American Heritage History of the Civil War by Bruce Catton

American Heritage History of the Civil War by Bruce Catton

Author:Bruce Catton [Bruce Catton and James M. Mcpherson]
Language: eng
Format: epub
Tags: History/United States/Civil War
ISBN: 9781612307909
Publisher: New Word City, Inc.
Published: 2014-06-08T16:00:00+00:00


The statesmen and diplomats did their best to control and direct the war, but the real load was carried from first to last by the ordinary soldier. Poorly trained and cared for, often poorly led, he was unmilitary but exceedingly warlike. A citizen in arms, incurably individualistic even under the rod of discipline, combining frontier irreverence with the devout piety of an unsophisticated society, he was a sentimentalist with an inner core as tough as the heart of a hickory stump. He had to learn the business of war as he went along because there was hardly anyone on hand qualified to teach him, and he had to pay for the education of his generals, some of whom were all but impossible to educate. In many ways, he was just like the soldiers of modern days, but he lived in a simpler era, and when he went off to war, he had more illusions to lose. He lost them with all proper speed, and when the faint of heart and weaklings had been winnowed out, he became one of the stoutest fighting men the world has ever seen. In his own person, he finally embodied what the war was all about.
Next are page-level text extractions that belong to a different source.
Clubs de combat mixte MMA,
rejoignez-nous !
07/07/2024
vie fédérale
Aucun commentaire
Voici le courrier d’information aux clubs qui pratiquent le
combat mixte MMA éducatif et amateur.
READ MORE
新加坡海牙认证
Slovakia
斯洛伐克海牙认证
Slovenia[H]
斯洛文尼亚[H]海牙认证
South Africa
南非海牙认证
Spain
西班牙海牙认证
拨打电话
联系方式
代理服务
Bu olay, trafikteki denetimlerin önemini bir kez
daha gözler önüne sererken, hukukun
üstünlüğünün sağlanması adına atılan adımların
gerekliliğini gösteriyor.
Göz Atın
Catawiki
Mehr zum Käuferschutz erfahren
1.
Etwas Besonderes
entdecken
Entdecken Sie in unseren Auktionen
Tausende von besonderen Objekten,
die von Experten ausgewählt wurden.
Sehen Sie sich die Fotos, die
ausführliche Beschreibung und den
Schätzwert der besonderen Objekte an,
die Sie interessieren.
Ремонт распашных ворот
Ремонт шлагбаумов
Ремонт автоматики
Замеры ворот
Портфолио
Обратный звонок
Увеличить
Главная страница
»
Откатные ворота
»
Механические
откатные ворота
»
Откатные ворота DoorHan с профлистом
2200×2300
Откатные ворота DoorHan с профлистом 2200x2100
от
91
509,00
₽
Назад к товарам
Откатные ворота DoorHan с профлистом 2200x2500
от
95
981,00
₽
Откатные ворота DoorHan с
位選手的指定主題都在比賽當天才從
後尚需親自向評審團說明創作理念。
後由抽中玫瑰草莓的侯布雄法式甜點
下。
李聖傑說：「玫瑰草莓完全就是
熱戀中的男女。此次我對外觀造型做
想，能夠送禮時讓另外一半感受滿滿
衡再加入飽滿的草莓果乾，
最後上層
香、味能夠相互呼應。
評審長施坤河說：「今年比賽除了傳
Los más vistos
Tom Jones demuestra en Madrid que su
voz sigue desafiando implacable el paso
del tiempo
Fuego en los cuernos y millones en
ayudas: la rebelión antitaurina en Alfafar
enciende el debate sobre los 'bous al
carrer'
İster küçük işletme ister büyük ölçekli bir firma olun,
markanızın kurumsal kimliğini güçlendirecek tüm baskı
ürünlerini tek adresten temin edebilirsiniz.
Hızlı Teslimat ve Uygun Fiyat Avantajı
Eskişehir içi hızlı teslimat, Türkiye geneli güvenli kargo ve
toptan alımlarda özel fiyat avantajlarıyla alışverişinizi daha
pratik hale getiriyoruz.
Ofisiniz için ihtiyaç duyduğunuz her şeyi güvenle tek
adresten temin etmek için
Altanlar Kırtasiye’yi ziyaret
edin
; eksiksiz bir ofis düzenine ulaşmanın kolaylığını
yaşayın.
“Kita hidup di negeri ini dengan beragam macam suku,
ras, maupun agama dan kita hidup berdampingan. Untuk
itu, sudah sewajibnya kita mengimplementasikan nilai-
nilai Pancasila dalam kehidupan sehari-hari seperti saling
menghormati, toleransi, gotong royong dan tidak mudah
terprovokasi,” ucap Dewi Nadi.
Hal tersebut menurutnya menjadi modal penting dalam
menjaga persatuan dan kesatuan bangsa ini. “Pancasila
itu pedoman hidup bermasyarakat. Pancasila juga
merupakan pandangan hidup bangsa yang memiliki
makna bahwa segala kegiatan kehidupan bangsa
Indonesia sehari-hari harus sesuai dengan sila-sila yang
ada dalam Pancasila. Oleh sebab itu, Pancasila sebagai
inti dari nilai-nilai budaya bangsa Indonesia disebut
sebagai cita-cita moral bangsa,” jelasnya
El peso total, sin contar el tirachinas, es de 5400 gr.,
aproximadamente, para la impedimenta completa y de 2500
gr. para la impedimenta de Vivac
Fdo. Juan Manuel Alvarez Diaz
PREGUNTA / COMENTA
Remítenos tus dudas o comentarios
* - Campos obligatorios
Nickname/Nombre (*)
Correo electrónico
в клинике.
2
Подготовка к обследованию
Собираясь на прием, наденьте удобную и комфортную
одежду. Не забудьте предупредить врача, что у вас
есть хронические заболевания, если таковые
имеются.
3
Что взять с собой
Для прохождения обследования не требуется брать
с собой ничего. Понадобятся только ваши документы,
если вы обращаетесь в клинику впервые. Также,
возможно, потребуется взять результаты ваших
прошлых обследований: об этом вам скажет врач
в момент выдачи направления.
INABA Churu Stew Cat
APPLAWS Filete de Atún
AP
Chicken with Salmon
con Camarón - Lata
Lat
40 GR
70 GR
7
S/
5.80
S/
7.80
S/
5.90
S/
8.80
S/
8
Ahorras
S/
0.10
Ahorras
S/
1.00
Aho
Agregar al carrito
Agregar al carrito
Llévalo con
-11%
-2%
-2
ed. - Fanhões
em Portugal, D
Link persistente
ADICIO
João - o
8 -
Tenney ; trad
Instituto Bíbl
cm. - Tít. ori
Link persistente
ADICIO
The first point to remember about him is that, at least in the beginning, he went off to war because he wanted to go. In the spring of 1861, hardly any Americans in either section had any understanding of what war really was like. The Revolution was a legend, the War of 1812 had been no more than an episode, and the war with Mexico had never gone to the heart. Right after Fort Sumter, war looked like a great adventure, and the waving flags and the brass bands and the chest-thumping orators put a gloss of romance over everything; thousands upon thousands of young Northerners and Southerners hastened to enlist, feeling that they were lucky to have a chance. Neither government was able to use all of the men who crowded the recruiting stations in those first glittering weeks, and boys who were rejected went back home with bitter complaints. Men who went off to camp were consumed with the fear that the war might actually be over before they got into action - an emotion they recalled a year later with wry grins.
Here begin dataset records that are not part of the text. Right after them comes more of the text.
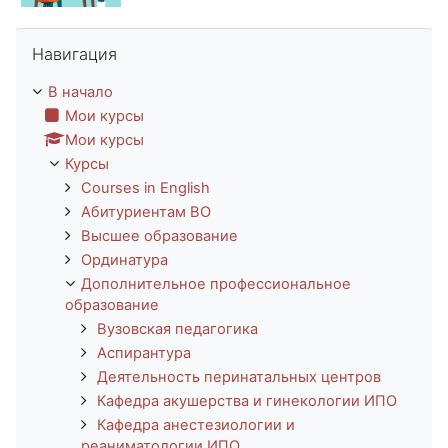
Пропустить Навигация
Навигация
В начало
Мои курсы
Мои курсы
Курсы
Courses in English
Абитуриентам ВО
Высшее образование
Ординатура
Дополнительное профессиональное
образование
Вузовская педагогика
Аспирантура
Деятельность перинатальных центров
Кафедра акушерства и гинекологии ИПО
Кафедра анестезиологии и
реаниматологии ИПО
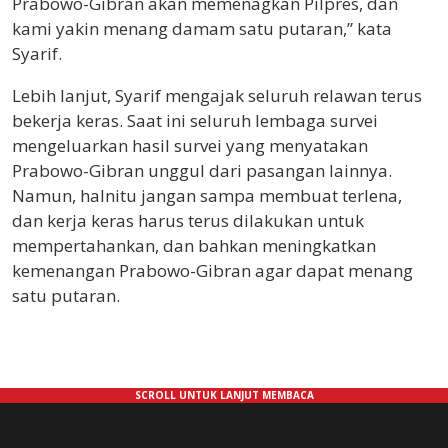
Prabowo-Gibran akan memenagkan Pilpres, dan
kami yakin menang damam satu putaran,” kata
Syarif.
Lebih lanjut, Syarif mengajak seluruh relawan terus
bekerja keras. Saat ini seluruh lembaga survei
mengeluarkan hasil survei yang menyatakan
Prabowo-Gibran unggul dari pasangan lainnya.
Namun, halnitu jangan sampa membuat terlena,
dan kerja keras harus terus dilakukan untuk
mempertahankan, dan bahkan meningkatkan
kemenangan Prabowo-Gibran agar dapat menang
satu putaran.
In the early part of the war, the camps that received these recruits were strikingly unlike the grimly efficient training camps of the twentieth century. There were militia regiments that hired civilian cooks and raised mess funds to buy better foods than the government provided. In the South, a young aristocrat would as likely as not enlist as a private and enter the army with a body servant and a full trunk of spare clothing, and in the North, there were volunteer regiments that were organized somewhat like private clubs - a recruit could be admitted only if the men who were already in voted to accept him. In both sections, the early regiments were loaded down with baggage, as well as with many strange notions.